Date: 2005-01-20 11:34 pm (UTC)Re: Btw.....
Date: 2005-01-23 02:18 am (UTC)Yes, #1 is very sweet, but he's also overly dependent upon you to help keep him functional and protect him against, among other things, the rampages of #2. A man who clings to you and tells you he could never live without you may be quite flattering and appealing, but he needs to learn to stand on his own and think and act for himself. He would become completely nonfunctional without you? That makes you responsible for his life. What about your responsibilities to yourself? How can you honour yourself and your own needs?
As for #2, do you really want to spend the rest of your life having to walk on eggs for fear of offending him? You've basically offered yourself not only as a wife and mother (Jesus, you want to have kids with a guy like #2 around?!) but as their therapist. Do you think you can help #2 with his anger issues? How can you maintain your own self-esteem with him cutting you down, making you feel you need to lie and smooth things over?
As for #3... This is more manipulation. He can always threaten you with the idea that he would go back to the other woman. You have said several times that you are afraid of losing them, but from the tone of your posts, that might not be such a bad thing.
This is about your self-respect and how much of it you are willing to give up to be in this kind of relationship.
Re: Btw.....
Date: 2005-01-23 12:24 pm (UTC)Does put things in perspective a bit.
I need to make things clear to them. #2 especially that this isn't how i want to live my life.
Although i do want to add that one day when we do have kids that would be the end of it.
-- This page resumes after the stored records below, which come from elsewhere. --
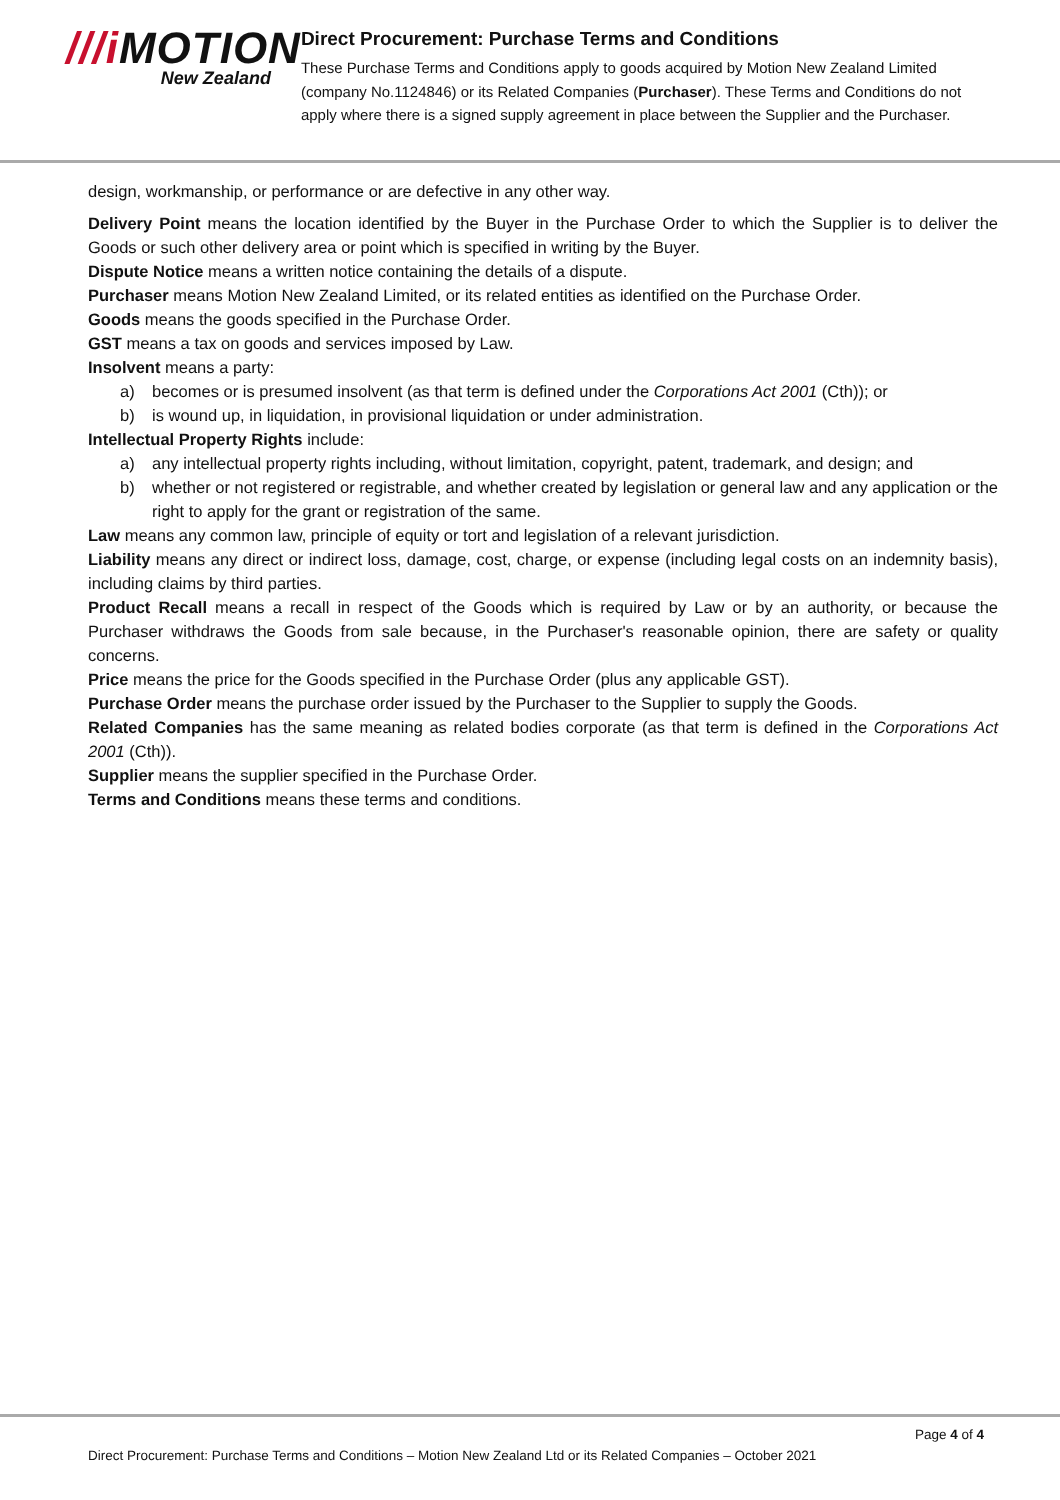///i MOTION
New Zealand
Direct Procurement: Purchase Terms and Conditions
These Purchase Terms and Conditions apply to goods acquired by Motion New Zealand Limited (company No.1124846) or its Related Companies (Purchaser). These Terms and Conditions do not apply where there is a signed supply agreement in place between the Supplier and the Purchaser.
design, workmanship, or performance or are defective in any other way.
Delivery Point means the location identified by the Buyer in the Purchase Order to which the Supplier is to deliver the Goods or such other delivery area or point which is specified in writing by the Buyer.
Dispute Notice means a written notice containing the details of a dispute.
Purchaser means Motion New Zealand Limited, or its related entities as identified on the Purchase Order.
Goods means the goods specified in the Purchase Order.
GST means a tax on goods and services imposed by Law.
Insolvent means a party:
a) becomes or is presumed insolvent (as that term is defined under the Corporations Act 2001 (Cth)); or
b) is wound up, in liquidation, in provisional liquidation or under administration.
Intellectual Property Rights include:
a) any intellectual property rights including, without limitation, copyright, patent, trademark, and design; and
b) whether or not registered or registrable, and whether created by legislation or general law and any application or the right to apply for the grant or registration of the same.
Law means any common law, principle of equity or tort and legislation of a relevant jurisdiction.
Liability means any direct or indirect loss, damage, cost, charge, or expense (including legal costs on an indemnity basis), including claims by third parties.
Product Recall means a recall in respect of the Goods which is required by Law or by an authority, or because the Purchaser withdraws the Goods from sale because, in the Purchaser's reasonable opinion, there are safety or quality concerns.
Price means the price for the Goods specified in the Purchase Order (plus any applicable GST).
Purchase Order means the purchase order issued by the Purchaser to the Supplier to supply the Goods.
Related Companies has the same meaning as related bodies corporate (as that term is defined in the Corporations Act 2001 (Cth)).
Supplier means the supplier specified in the Purchase Order.
Terms and Conditions means these terms and conditions.
Page 4 of 4
Direct Procurement: Purchase Terms and Conditions – Motion New Zealand Ltd or its Related Companies – October 2021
They have had a very strict religious upbringing and are firm believers that if you get a woman pregnant - that is it, for better and worse, richer and poorer and all that. Once you have a child with somebody - regardless of your emotional attachment with them (or lack of) You have to be prepared to marry them.
This view is quite twisted in my eyes and i think that a baby would be better brought up with two separated parents than two parents who hate each other and fight all the time.
But anyway, at least this means that if i stayed with them like this then it wouldn't last forever!
It's not a matter of being flattered by #1, i know that he is very reliant on me to look after him and i am willing to protect him but i need to straighten things out with the other two in order for that to happen.
I know that i cannnot continue with them like this and i am going to have to have serious talks with all three of them (just probably not altogether quite yet!)
I have been with them for so long that i have grown used to their shit really, which isn't a good thing i know but it isn't as bad as it seems to all you guys. I was pretty upset the other night, i'm going through some serious dips in hormone levels since i switched medications.
I think the biggest problem is that they don't like each other, #2 can't stand #1 and #1 thinks #2 is cruel. This means that they never do things "for the good of the system" and only for themselves. I think what i need to do is make them realise that they have to start doing things as a whole - they all are still individuals but they need to start being more considerate to each other.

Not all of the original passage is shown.